Exercise task:
Reproduce each line of the records below verbatim, keeping every character as it appears.

Information provided:
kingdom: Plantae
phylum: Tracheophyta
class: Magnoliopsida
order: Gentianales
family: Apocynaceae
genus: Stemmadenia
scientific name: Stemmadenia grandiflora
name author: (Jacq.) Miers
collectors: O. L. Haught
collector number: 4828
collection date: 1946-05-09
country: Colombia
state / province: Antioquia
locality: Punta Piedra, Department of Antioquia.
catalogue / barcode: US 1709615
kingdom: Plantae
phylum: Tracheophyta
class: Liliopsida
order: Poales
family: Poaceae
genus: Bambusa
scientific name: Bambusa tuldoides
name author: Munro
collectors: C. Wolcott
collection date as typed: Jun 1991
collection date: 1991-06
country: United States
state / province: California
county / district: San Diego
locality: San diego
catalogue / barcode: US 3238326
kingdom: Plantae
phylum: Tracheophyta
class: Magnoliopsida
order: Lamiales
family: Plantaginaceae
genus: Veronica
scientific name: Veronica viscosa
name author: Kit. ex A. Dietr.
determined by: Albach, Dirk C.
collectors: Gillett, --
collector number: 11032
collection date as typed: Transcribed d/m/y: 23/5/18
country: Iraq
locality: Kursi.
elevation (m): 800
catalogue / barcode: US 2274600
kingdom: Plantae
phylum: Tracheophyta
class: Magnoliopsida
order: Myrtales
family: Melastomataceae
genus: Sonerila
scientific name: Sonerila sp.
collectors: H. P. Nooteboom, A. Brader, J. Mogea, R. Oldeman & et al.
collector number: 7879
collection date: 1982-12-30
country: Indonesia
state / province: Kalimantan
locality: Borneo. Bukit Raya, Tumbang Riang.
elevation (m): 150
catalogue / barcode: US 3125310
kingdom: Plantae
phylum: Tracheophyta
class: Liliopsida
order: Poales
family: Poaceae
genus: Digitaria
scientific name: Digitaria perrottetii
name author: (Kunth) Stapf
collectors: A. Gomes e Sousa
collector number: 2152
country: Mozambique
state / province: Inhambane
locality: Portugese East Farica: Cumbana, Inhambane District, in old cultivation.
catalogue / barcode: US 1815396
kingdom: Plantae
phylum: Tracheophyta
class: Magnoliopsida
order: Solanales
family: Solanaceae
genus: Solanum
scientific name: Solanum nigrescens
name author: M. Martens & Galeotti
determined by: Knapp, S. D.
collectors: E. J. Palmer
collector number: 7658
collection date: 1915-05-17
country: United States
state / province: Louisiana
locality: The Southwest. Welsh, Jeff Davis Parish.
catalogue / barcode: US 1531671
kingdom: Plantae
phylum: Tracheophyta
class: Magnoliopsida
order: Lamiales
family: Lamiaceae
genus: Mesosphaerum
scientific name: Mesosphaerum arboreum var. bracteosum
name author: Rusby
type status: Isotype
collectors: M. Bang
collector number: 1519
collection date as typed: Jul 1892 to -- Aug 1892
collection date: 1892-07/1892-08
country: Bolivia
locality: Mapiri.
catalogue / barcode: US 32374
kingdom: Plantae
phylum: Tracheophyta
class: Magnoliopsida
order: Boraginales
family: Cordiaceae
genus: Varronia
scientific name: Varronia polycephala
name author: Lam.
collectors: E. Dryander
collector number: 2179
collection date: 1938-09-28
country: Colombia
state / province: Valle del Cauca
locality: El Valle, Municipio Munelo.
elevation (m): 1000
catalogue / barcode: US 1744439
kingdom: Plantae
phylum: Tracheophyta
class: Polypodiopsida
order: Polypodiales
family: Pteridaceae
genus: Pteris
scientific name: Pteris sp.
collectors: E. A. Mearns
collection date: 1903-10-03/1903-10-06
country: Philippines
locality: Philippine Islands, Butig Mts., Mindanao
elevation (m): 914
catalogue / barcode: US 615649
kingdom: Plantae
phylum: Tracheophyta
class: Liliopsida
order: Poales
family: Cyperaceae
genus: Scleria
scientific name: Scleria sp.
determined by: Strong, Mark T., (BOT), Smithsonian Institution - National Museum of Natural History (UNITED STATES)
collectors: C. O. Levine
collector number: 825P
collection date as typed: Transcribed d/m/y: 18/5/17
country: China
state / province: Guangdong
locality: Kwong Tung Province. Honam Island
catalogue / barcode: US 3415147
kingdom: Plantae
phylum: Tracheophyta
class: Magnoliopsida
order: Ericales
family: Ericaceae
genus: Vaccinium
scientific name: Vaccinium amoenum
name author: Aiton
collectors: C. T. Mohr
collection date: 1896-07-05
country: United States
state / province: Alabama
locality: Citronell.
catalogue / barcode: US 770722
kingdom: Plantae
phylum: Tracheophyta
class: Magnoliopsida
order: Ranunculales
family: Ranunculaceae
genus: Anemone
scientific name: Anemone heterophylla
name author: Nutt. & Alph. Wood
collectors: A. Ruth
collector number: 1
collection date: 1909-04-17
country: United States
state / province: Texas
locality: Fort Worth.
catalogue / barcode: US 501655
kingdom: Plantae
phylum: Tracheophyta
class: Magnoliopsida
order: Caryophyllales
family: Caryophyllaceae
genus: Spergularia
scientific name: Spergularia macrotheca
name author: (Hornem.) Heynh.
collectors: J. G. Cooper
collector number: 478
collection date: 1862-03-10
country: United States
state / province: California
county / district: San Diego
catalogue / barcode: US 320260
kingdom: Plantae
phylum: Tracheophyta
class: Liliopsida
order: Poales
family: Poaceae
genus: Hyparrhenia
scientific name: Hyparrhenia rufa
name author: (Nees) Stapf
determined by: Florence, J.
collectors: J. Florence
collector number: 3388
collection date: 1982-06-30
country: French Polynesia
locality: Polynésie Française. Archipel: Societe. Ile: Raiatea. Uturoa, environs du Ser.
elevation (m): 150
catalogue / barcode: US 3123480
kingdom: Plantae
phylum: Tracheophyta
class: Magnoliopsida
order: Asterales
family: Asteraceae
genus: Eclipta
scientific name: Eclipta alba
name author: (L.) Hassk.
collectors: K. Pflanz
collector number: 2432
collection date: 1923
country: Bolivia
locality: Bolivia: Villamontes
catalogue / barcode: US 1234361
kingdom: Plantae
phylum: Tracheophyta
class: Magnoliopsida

Result for this task:
kingdom: Plantae
phylum: Tracheophyta
class: Magnoliopsida
order: Gentianales
family: Apocynaceae
genus: Stemmadenia
scientific name: Stemmadenia grandiflora
name author: (Jacq.) Miers
collectors: O. L. Haught
collector number: 4828
collection date: 1946-05-09
country: Colombia
state / province: Antioquia
locality: Punta Piedra, Department of Antioquia.
catalogue / barcode: US 1709615
kingdom: Plantae
phylum: Tracheophyta
class: Liliopsida
order: Poales
family: Poaceae
genus: Bambusa
scientific name: Bambusa tuldoides
name author: Munro
collectors: C. Wolcott
collection date as typed: Jun 1991
collection date: 1991-06
country: United States
state / province: California
county / district: San Diego
locality: San diego
catalogue / barcode: US 3238326
kingdom: Plantae
phylum: Tracheophyta
class: Magnoliopsida
order: Lamiales
family: Plantaginaceae
genus: Veronica
scientific name: Veronica viscosa
name author: Kit. ex A. Dietr.
determined by: Albach, Dirk C.
collectors: Gillett, --
collector number: 11032
collection date as typed: Transcribed d/m/y: 23/5/18
country: Iraq
locality: Kursi.
elevation (m): 800
catalogue / barcode: US 2274600
kingdom: Plantae
phylum: Tracheophyta
class: Magnoliopsida
order: Myrtales
family: Melastomataceae
genus: Sonerila
scientific name: Sonerila sp.
collectors: H. P. Nooteboom, A. Brader, J. Mogea, R. Oldeman & et al.
collector number: 7879
collection date: 1982-12-30
country: Indonesia
state / province: Kalimantan
locality: Borneo. Bukit Raya, Tumbang Riang.
elevation (m): 150
catalogue / barcode: US 3125310
kingdom: Plantae
phylum: Tracheophyta
class: Liliopsida
order: Poales
family: Poaceae
genus: Digitaria
scientific name: Digitaria perrottetii
name author: (Kunth) Stapf
collectors: A. Gomes e Sousa
collector number: 2152
country: Mozambique
state / province: Inhambane
locality: Portugese East Farica: Cumbana, Inhambane District, in old cultivation.
catalogue / barcode: US 1815396
kingdom: Plantae
phylum: Tracheophyta
class: Magnoliopsida
order: Solanales
family: Solanaceae
genus: Solanum
scientific name: Solanum nigrescens
name author: M. Martens & Galeotti
determined by: Knapp, S. D.
collectors: E. J. Palmer
collector number: 7658
collection date: 1915-05-17
country: United States
state / province: Louisiana
locality: The Southwest. Welsh, Jeff Davis Parish.
catalogue / barcode: US 1531671
kingdom: Plantae
phylum: Tracheophyta
class: Magnoliopsida
order: Lamiales
family: Lamiaceae
genus: Mesosphaerum
scientific name: Mesosphaerum arboreum var. bracteosum
name author: Rusby
type status: Isotype
collectors: M. Bang
collector number: 1519
collection date as typed: Jul 1892 to -- Aug 1892
collection date: 1892-07/1892-08
country: Bolivia
locality: Mapiri.
catalogue / barcode: US 32374
kingdom: Plantae
phylum: Tracheophyta
class: Magnoliopsida
order: Boraginales
family: Cordiaceae
genus: Varronia
scientific name: Varronia polycephala
name author: Lam.
collectors: E. Dryander
collector number: 2179
collection date: 1938-09-28
country: Colombia
state / province: Valle del Cauca
locality: El Valle, Municipio Munelo.
elevation (m): 1000
catalogue / barcode: US 1744439
kingdom: Plantae
phylum: Tracheophyta
class: Polypodiopsida
order: Polypodiales
family: Pteridaceae
genus: Pteris
scientific name: Pteris sp.
collectors: E. A. Mearns
collection date: 1903-10-03/1903-10-06
country: Philippines
locality: Philippine Islands, Butig Mts., Mindanao
elevation (m): 914
catalogue / barcode: US 615649
kingdom: Plantae
phylum: Tracheophyta
class: Liliopsida
order: Poales
family: Cyperaceae
genus: Scleria
scientific name: Scleria sp.
determined by: Strong, Mark T., (BOT), Smithsonian Institution - National Museum of Natural History (UNITED STATES)
collectors: C. O. Levine
collector number: 825P
collection date as typed: Transcribed d/m/y: 18/5/17
country: China
state / province: Guangdong
locality: Kwong Tung Province. Honam Island
catalogue / barcode: US 3415147
kingdom: Plantae
phylum: Tracheophyta
class: Magnoliopsida
order: Ericales
family: Ericaceae
genus: Vaccinium
scientific name: Vaccinium amoenum
name author: Aiton
collectors: C. T. Mohr
collection date: 1896-07-05
country: United States
state / province: Alabama
locality: Citronell.
catalogue / barcode: US 770722
kingdom: Plantae
phylum: Tracheophyta
class: Magnoliopsida
order: Ranunculales
family: Ranunculaceae
genus: Anemone
scientific name: Anemone heterophylla
name author: Nutt. & Alph. Wood
collectors: A. Ruth
collector number: 1
collection date: 1909-04-17
country: United States
state / province: Texas
locality: Fort Worth.
catalogue / barcode: US 501655
kingdom: Plantae
phylum: Tracheophyta
class: Magnoliopsida
order: Caryophyllales
family: Caryophyllaceae
genus: Spergularia
scientific name: Spergularia macrotheca
name author: (Hornem.) Heynh.
collectors: J. G. Cooper
collector number: 478
collection date: 1862-03-10
country: United States
state / province: California
county / district: San Diego
catalogue / barcode: US 320260
kingdom: Plantae
phylum: Tracheophyta
class: Liliopsida
order: Poales
family: Poaceae
genus: Hyparrhenia
scientific name: Hyparrhenia rufa
name author: (Nees) Stapf
determined by: Florence, J.
collectors: J. Florence
collector number: 3388
collection date: 1982-06-30
country: French Polynesia
locality: Polynésie Française. Archipel: Societe. Ile: Raiatea. Uturoa, environs du Ser.
elevation (m): 150
catalogue / barcode: US 3123480
kingdom: Plantae
phylum: Tracheophyta
class: Magnoliopsida
order: Asterales
family: Asteraceae
genus: Eclipta
scientific name: Eclipta alba
name author: (L.) Hassk.
collectors: K. Pflanz
collector number: 2432
collection date: 1923
country: Bolivia
locality: Bolivia: Villamontes
catalogue / barcode: US 1234361
kingdom: Plantae
phylum: Tracheophyta
class: Magnoliopsida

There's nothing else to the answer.